>>>

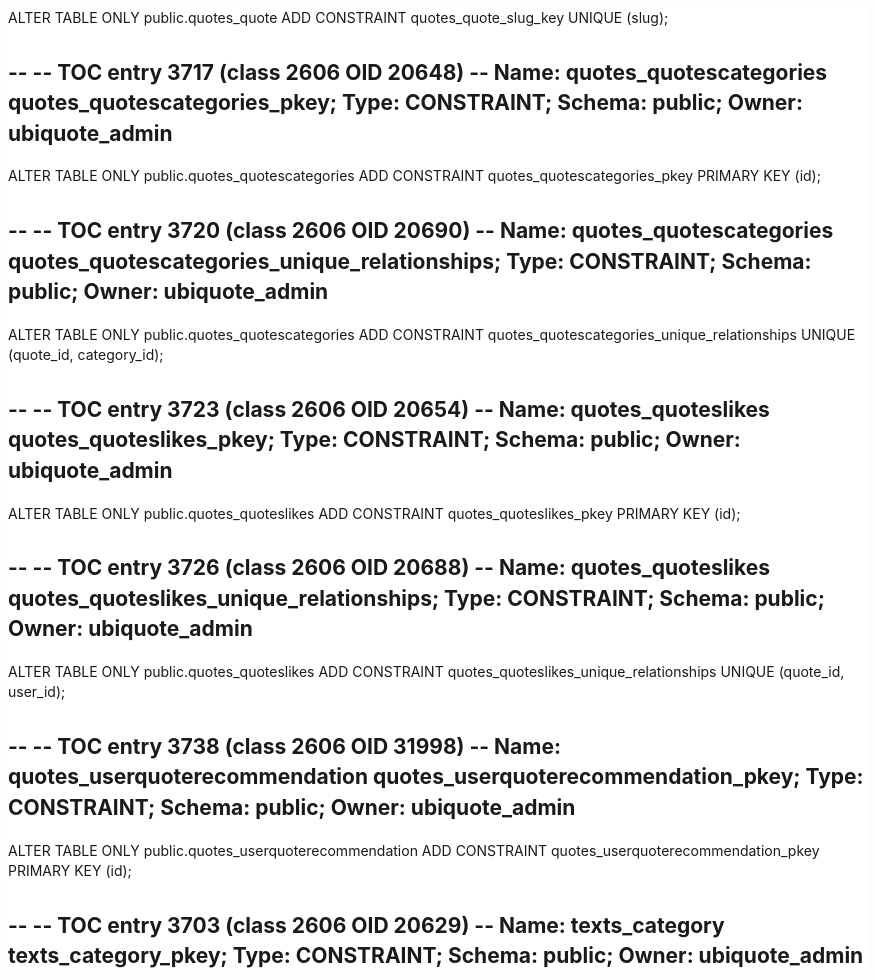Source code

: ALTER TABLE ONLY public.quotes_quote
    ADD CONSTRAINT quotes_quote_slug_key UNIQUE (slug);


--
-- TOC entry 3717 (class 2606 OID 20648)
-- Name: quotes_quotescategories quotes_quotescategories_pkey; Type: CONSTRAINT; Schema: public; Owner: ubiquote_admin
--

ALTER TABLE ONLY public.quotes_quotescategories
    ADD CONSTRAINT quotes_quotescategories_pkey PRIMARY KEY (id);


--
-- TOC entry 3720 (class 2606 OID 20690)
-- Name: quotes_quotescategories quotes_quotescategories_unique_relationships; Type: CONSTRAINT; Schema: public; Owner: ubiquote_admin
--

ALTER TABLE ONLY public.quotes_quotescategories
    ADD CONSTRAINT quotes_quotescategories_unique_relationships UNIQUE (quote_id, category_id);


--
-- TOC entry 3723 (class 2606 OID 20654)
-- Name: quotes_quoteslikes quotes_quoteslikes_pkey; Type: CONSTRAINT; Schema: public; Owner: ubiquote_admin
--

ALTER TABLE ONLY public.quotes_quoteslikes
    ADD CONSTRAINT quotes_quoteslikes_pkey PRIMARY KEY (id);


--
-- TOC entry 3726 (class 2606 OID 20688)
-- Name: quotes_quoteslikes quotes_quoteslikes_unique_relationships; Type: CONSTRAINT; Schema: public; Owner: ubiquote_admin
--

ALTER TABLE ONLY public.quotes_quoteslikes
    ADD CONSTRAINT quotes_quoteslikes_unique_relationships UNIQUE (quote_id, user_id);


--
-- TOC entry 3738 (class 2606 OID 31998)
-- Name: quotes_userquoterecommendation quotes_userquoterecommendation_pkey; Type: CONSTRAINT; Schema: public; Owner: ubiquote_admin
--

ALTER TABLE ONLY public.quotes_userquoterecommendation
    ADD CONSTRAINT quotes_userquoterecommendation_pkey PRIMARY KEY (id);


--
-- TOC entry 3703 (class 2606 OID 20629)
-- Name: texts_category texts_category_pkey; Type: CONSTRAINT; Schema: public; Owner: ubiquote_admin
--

<<<

Make an exact copy of the listing above. Its pictures are not needed.

Source code

: ALTER TABLE ONLY public.quotes_quote
    ADD CONSTRAINT quotes_quote_slug_key UNIQUE (slug);


--
-- TOC entry 3717 (class 2606 OID 20648)
-- Name: quotes_quotescategories quotes_quotescategories_pkey; Type: CONSTRAINT; Schema: public; Owner: ubiquote_admin
--

ALTER TABLE ONLY public.quotes_quotescategories
    ADD CONSTRAINT quotes_quotescategories_pkey PRIMARY KEY (id);


--
-- TOC entry 3720 (class 2606 OID 20690)
-- Name: quotes_quotescategories quotes_quotescategories_unique_relationships; Type: CONSTRAINT; Schema: public; Owner: ubiquote_admin
--

ALTER TABLE ONLY public.quotes_quotescategories
    ADD CONSTRAINT quotes_quotescategories_unique_relationships UNIQUE (quote_id, category_id);


--
-- TOC entry 3723 (class 2606 OID 20654)
-- Name: quotes_quoteslikes quotes_quoteslikes_pkey; Type: CONSTRAINT; Schema: public; Owner: ubiquote_admin
--

ALTER TABLE ONLY public.quotes_quoteslikes
    ADD CONSTRAINT quotes_quoteslikes_pkey PRIMARY KEY (id);


--
-- TOC entry 3726 (class 2606 OID 20688)
-- Name: quotes_quoteslikes quotes_quoteslikes_unique_relationships; Type: CONSTRAINT; Schema: public; Owner: ubiquote_admin
--

ALTER TABLE ONLY public.quotes_quoteslikes
    ADD CONSTRAINT quotes_quoteslikes_unique_relationships UNIQUE (quote_id, user_id);


--
-- TOC entry 3738 (class 2606 OID 31998)
-- Name: quotes_userquoterecommendation quotes_userquoterecommendation_pkey; Type: CONSTRAINT; Schema: public; Owner: ubiquote_admin
--

ALTER TABLE ONLY public.quotes_userquoterecommendation
    ADD CONSTRAINT quotes_userquoterecommendation_pkey PRIMARY KEY (id);


--
-- TOC entry 3703 (class 2606 OID 20629)
-- Name: texts_category texts_category_pkey; Type: CONSTRAINT; Schema: public; Owner: ubiquote_admin
--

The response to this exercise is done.